**** RECORDS FOR THIS EXERCISE

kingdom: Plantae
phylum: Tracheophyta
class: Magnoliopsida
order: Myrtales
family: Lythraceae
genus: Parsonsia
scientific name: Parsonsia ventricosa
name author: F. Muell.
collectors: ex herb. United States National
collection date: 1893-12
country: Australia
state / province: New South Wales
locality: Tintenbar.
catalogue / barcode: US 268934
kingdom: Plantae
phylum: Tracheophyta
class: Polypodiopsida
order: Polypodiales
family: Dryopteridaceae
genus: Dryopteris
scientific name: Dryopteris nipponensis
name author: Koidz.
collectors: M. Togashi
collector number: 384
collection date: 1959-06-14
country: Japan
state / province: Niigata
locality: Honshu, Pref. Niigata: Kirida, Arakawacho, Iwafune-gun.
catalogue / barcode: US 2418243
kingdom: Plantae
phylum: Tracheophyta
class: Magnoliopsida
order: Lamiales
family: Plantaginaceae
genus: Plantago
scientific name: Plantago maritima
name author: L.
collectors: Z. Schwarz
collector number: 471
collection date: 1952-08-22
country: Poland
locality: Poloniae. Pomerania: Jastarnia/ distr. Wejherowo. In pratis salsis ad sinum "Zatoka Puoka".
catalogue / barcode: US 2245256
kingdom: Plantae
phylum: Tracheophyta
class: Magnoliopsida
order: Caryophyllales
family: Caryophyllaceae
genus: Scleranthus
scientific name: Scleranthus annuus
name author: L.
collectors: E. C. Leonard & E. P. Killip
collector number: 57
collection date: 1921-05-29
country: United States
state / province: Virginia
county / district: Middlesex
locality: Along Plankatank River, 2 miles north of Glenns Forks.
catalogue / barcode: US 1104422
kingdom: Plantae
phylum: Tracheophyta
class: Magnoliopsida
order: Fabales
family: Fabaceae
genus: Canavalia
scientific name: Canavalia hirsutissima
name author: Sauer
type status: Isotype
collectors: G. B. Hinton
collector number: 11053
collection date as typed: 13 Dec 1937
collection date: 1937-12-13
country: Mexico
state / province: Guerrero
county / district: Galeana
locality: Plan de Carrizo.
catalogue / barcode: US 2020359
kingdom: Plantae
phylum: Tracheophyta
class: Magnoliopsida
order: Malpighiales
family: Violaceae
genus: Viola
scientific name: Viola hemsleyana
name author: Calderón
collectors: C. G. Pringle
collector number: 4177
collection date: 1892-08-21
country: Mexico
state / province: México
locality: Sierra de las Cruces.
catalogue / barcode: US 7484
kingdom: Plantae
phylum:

********

PROBLEM: Copy the listing above word for word, from its first line through the line containing "state / province: Niigata", both included.

THE OUTPUT:
kingdom: Plantae
phylum: Tracheophyta
class: Magnoliopsida
order: Myrtales
family: Lythraceae
genus: Parsonsia
scientific name: Parsonsia ventricosa
name author: F. Muell.
collectors: ex herb. United States National
collection date: 1893-12
country: Australia
state / province: New South Wales
locality: Tintenbar.
catalogue / barcode: US 268934
kingdom: Plantae
phylum: Tracheophyta
class: Polypodiopsida
order: Polypodiales
family: Dryopteridaceae
genus: Dryopteris
scientific name: Dryopteris nipponensis
name author: Koidz.
collectors: M. Togashi
collector number: 384
collection date: 1959-06-14
country: Japan
state / province: Niigata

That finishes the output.